Fluid XP+ doesn’t cause corrosion, nor does it cause any deposits in a watercooling system, something normal water can do. Normally you’d use de-ionised water in a watercooling setup along with some kind of coolant that comes with the kit. The cool thing (no pun intended) with Fluid XP+ is that you can actually mix this with the coolant supplied, as it is water based. I only added about half of the Corsair coolant to the Fluid XP+ liquid; if nothing else it gives the liquid a funky green glow if you have some lights in your case.

I have to say that I’m really happy that I used Fluid XP+ instead of water, as the water tank had a tiny leak in it – a bi-effect of blow moulded plastic – which meant that some of the liquid slowly leaked out into my case. Corsair is not aware of anyone else having encountered this problem, but it is worth checking that there are no leaks once you’ve got your setup running. In Corsair’s favour I was rushed a new water tank to replace the leaking one, which solved the problem.

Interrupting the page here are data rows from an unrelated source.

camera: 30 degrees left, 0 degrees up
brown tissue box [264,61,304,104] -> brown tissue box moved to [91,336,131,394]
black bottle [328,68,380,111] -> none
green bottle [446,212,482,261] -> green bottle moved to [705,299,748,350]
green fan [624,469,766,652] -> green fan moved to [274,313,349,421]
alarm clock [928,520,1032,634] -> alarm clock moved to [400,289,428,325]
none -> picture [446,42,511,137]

Having moved from a Scythe Samurai which is a fairly quiet air cooler, along with two 120mm fans in the case, to the Corsair COOL with one 120mm in the front of the case, the noise level in the system has definitely decreased. You do of course get the noise of gushing water instead of the extra fan noise, but it’s a trade off that I’m willing to take.

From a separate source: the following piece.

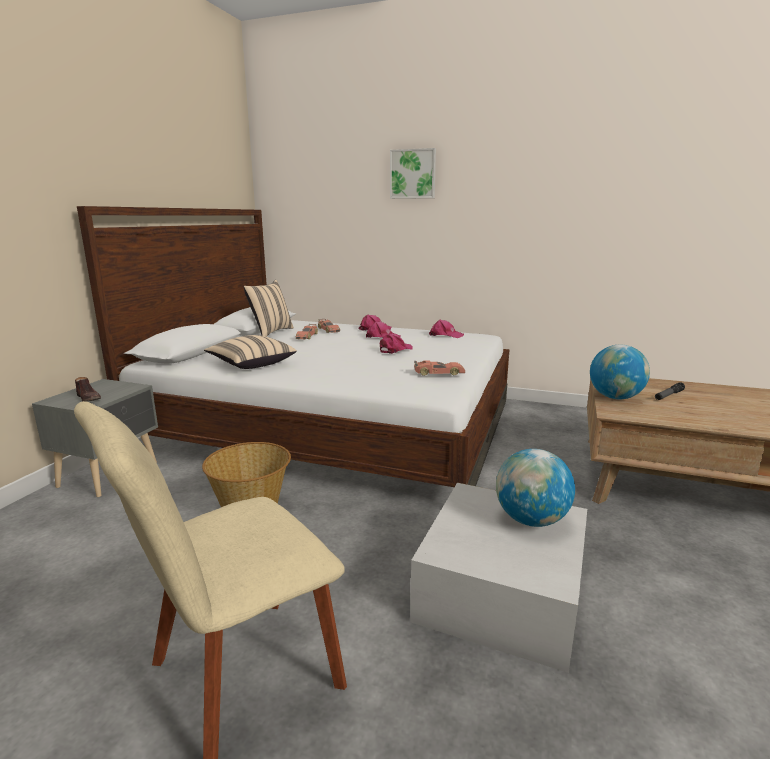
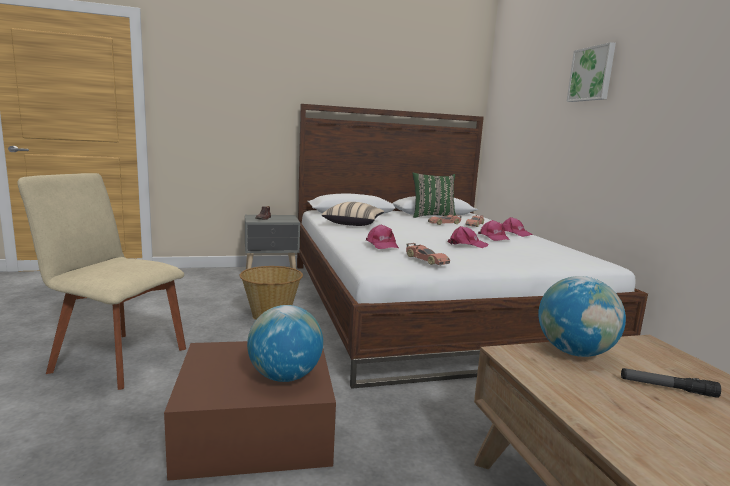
camera: 55 degrees right, 5 degrees down
beige pillow [244,280,294,337] -> green pillow [412,173,456,218]
white storage box [410,483,587,673] -> brown storage box [164,341,336,481]
pink cap [429,320,464,338] -> pink cap moved to [366,224,399,249]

The cooling performance was also improved, from around 37 degrees at idle to about 34 degrees, but the real improvement is during heavy use were the temperature dropped from around 52 degrees – at times more – to about 44 degrees. It is possible that this could be improved even further by using water as the thicker viscosity of the Fluid XP+ liquid means that it doesn’t flow as quickly around the system, but I’d rather be safe than sorry.

So what we have here are two products that complement each other well, although neither comes cheap. The Corsair COOL will set you back no less than £152.75 inc VAT for the model reviewed – that’s only £17 cheaper than the external HydroCool 200EX – whereas one litre of Fluid XP+ will cost a not insignificant £29.99. It is always expensive getting quality gear, but I have to say that I was impressed by both products in their own right and my PC is far quieter than it has ever been.


The COOL brings Corsair’s watercooling products to a new market space and although the COOL isn’t as easy to install as the previous products, it is much better than several other solutions I have seen. It really needs a good printed manual and some clearer instructions, but apart from these fairly minor issues it’s a great watercooler kit. I would recommend anyone considering a watercooler kit to buy a bottle of Fluid XP+ – it might not provide cooling as efficient as water, but at least you don’t have to worry about your PC dying because of a leak.